In this paragraph one refers essentially to the modalities of execution of the diagnostic Histeroscopy, as the technique of the operative Histeroscopy is obviously variable second the indications (remotion of polyps or fibroids, resection of septa or adhesions, endometrial ablation, etc). Diagnostic hysteroscopy and simple operative hysteroscopy can usually be done in an office setting. In some cases the local and sometimes general anesthesia can become useful. The anaesthesia can be necessary for the women who have not never give birth for vaginal way, or in the women who have in the past surgical operation as on the uterine cervix (after cervical conisation).

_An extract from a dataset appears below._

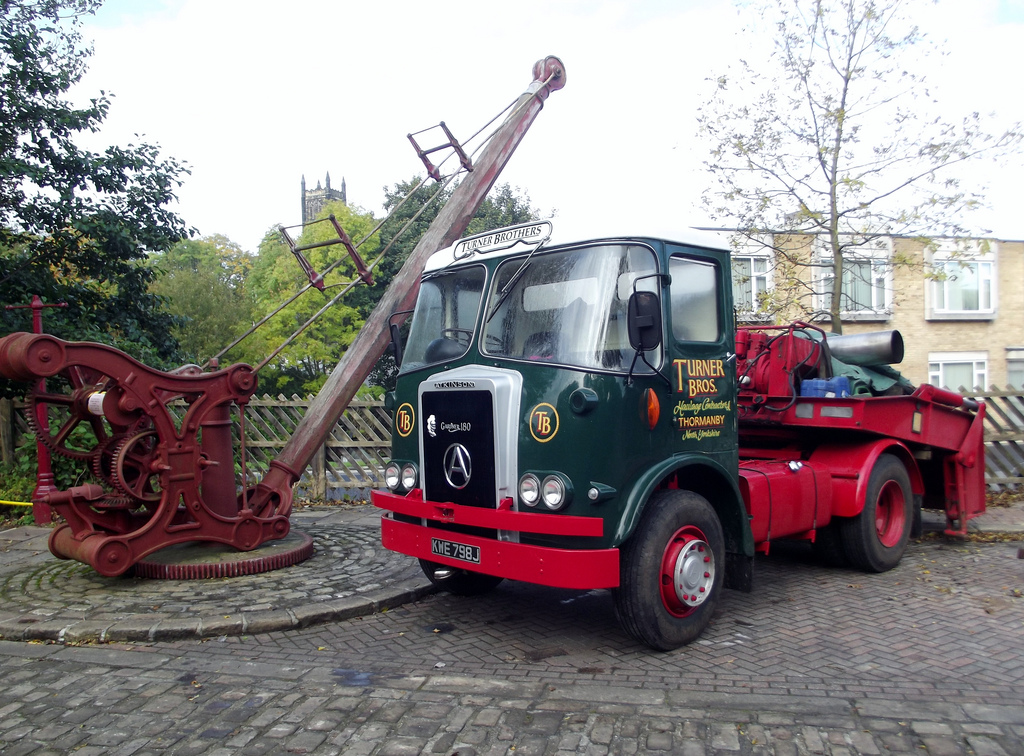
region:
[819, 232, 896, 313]
window on top of building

Hysteroscopic image of the uterine cavity
In these cases in fact can is difficult pass trough cervical channel with hysteroscope, without to provoke to pain (because of a its narrowing), and therefore it can become necessary the anesthesia. After visualization of the cervix with speculum or vaginal, it is proceeded to the disinfection of the vagina. Therefore the hysteroscope is connected through a silicon cable to the hysteroinsufflator (that it distributes the CO2 used like means of distension of the uterine cavity) and through a cable to fiber optics to the light source, nonthat to the television camera. The extremity of the instrument in the cervical channel is introduced and slowly in uterine cavity, taking advantage itself of the action of carbon dioxide insufflated in the cavity is pushed out in the uterine cavity from the hysteroscope. The cervical channel and the uterine cavity are stretched facilitating the progression of the instrument and at the same time concurring the visualization of their walls. In case it is used instead liquid means of distension, instead of the hysteroinsufflator uses one pump that regulated the flow of the liquid in the cavity provoking some the distension. Joints in cavity uterina, of it observe the walls (with delicate movements that vary the guideline of the instrument), currency the aspect of the endometrium, the falloppians hosts; the eventual presence of eventual formations projectings in the uterine cavity: polyps, miomi, septa. The examination concludes retracting the hysteroscope at the same time and observing isthmus (the point of passage between the uterine cavity and the cervical channel) and the channel. After this phase of observation, biopsy of the endometrium can often be necessary to carry out one, making a fragment withdrawal with opportune surgical instruments purposely predisposed (curette or cannula of Novak). Of the examination it is possible obviously to produce a documentation by means of a system of VCR or digital recording (CD or DVD) or instantaneous photographic of meaningful images.